実加は長引く退院に、飽き飽きしはじめていた。
胃の状態はすっかり良くなり、全部ではないが、食事は摂れるようになっていた。
救急車で運ばれてきた時の治療は全て終わり、なかなか退院させてもらえずにいた。
トイレ以外では極力外に出ないようにと青木先生に言われていた。




「退屈過ぎる・・・。」




先週の休みに、院長が遊びにきてくれた際に、高校の宿題までももって来てくれた。
宿題なんて、ずっとやってるものではないと、すぐに終わらせ、何もやることがなくなっていた。
中庭へ看護師のりさが車椅子で散歩に連れて行ってくれるが、それもたまに。
一人では行かないように、青木先生に言われていた。



斉藤先生がちょくちょく顔を出してくれるが、外来や自分の担当患者もいるため、実加をひいきすることはできない。

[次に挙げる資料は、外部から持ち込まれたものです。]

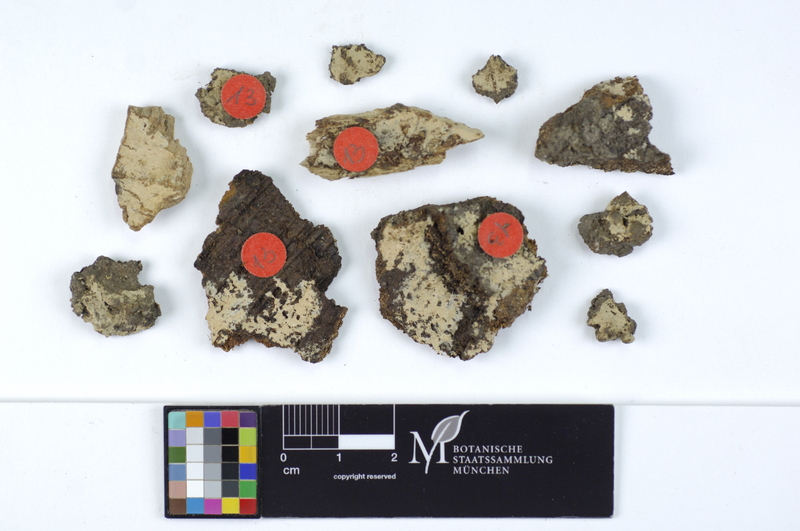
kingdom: Plantae
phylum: Tracheophyta
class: Magnoliopsida
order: Fagales
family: Fagaceae
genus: Fagus
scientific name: Fagus sylvatica
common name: Beech
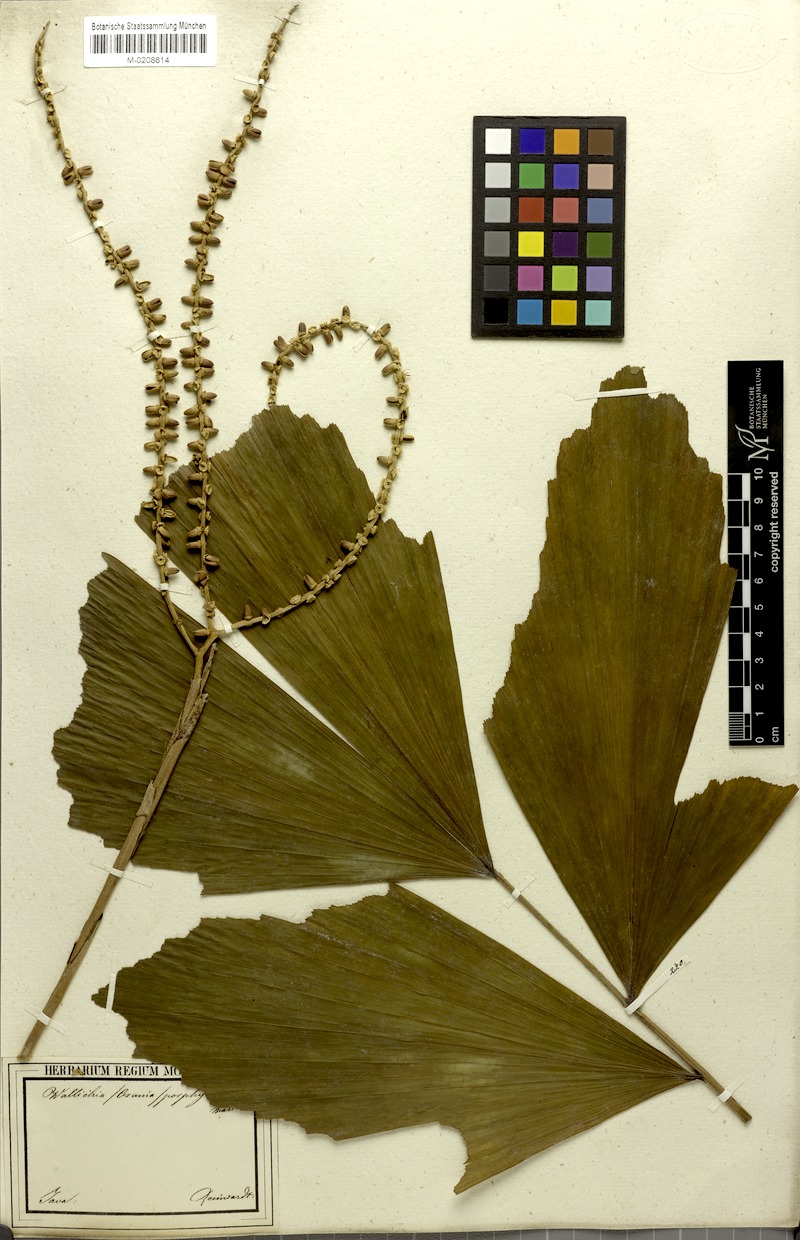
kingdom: Plantae
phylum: Tracheophyta
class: Liliopsida
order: Arecales
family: Arecaceae
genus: Arenga
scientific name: Arenga porphyrocarpa
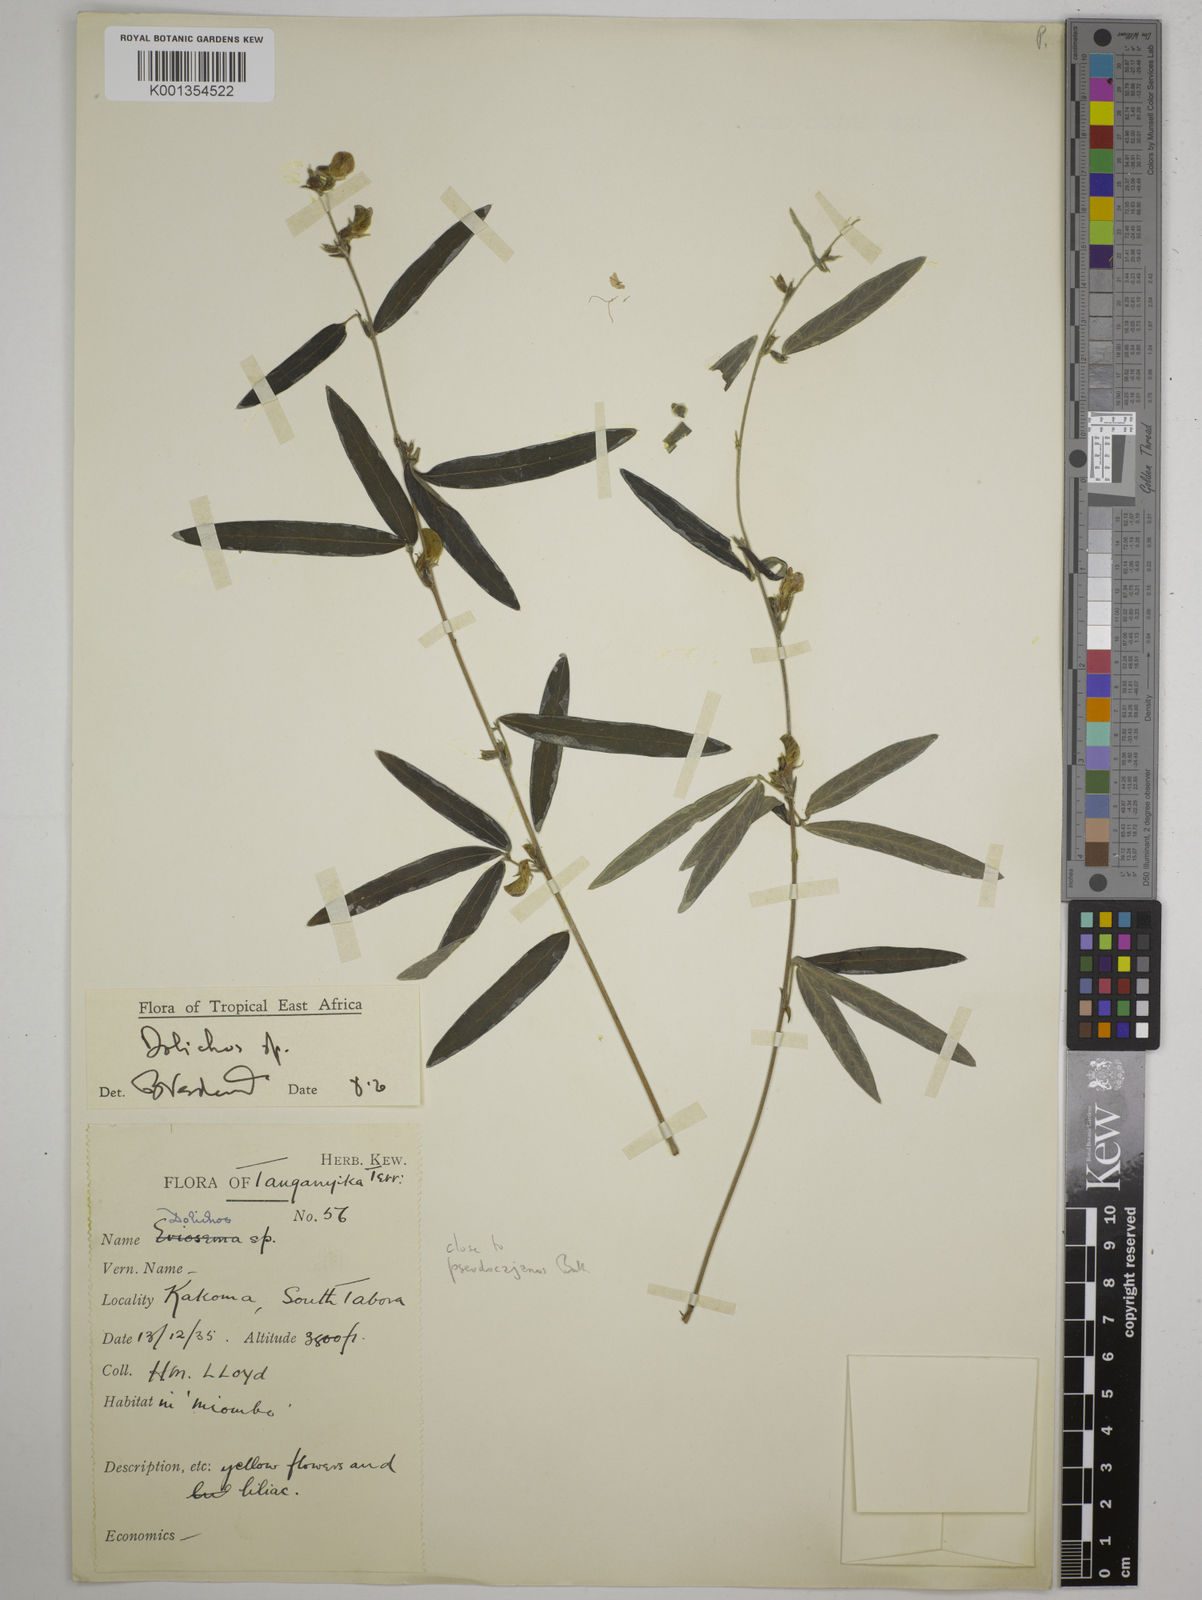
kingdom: Plantae
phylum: Tracheophyta
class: Magnoliopsida
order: Fabales
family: Fabaceae
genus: Dolichos
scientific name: Dolichos
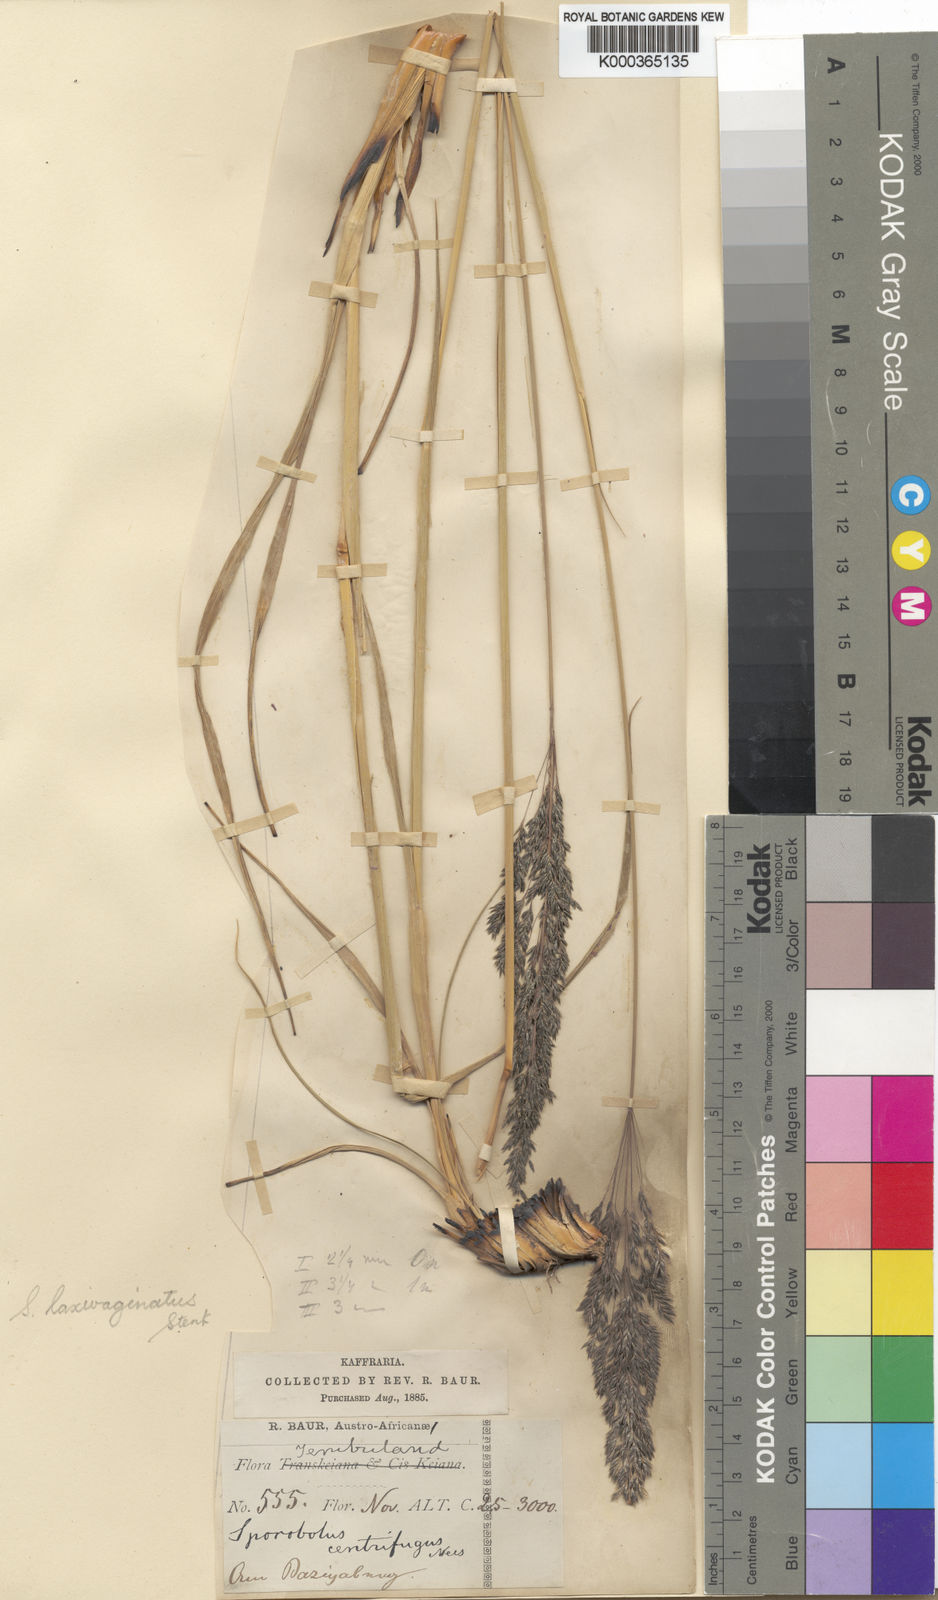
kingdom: Plantae
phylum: Tracheophyta
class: Liliopsida
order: Poales
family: Poaceae
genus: Sporobolus
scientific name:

実加は退屈な昼食の後に、ベッドで仰向けになっていた。
そして、なぜこんなに入院してないといけないのか、青木先生からは現在の喘息と肝臓の機能の経過観察と言われているが、退院できる体だと、自分では思っているので、おとなしくしていけない毎日に納得ができなかった。





実加は窓際まで行き、中庭を眺める。
外では見舞いに来た人と車椅子に乗った患者、小児科の子供たちか、ボールで遊ぶ姿や散歩する姿が見受けられた。
のどかなのはこの目の前にある中庭だけ。
病室ではよどんだ空気の中、毎日憂鬱そうに暮らしている実加。





実加はひらめいた顔をして、ベッドの布団に毛布を詰め始めた。
たんすの中の私服を取り出すのかと思いきや、布団に入れる。





「よし、できた!」




病室の時計は午後1時30分。
ここから数時間はご飯もなければ、巡回もない。
3時間くらいは誰も来ない。
斉藤先生はこの3時間で顔を出すことは、最近はあまりない。
2時間以内に戻ってこれば、、、、



とでも考えているのか、指を折って計算している。




病室を出た実加は、ナースステーションを通らないように、ナースステーションとは逆方向に向かう。
そして階段へ。
一階まで階段を下りる。
一階の売店まで向かう。




売店に到着して、好きな牛乳と砂糖の入った缶コーヒーを買う。
それから、立ち止まり、知っている看護師や医師がいないか確認。




勢いよく病院の出入り口を出て行った。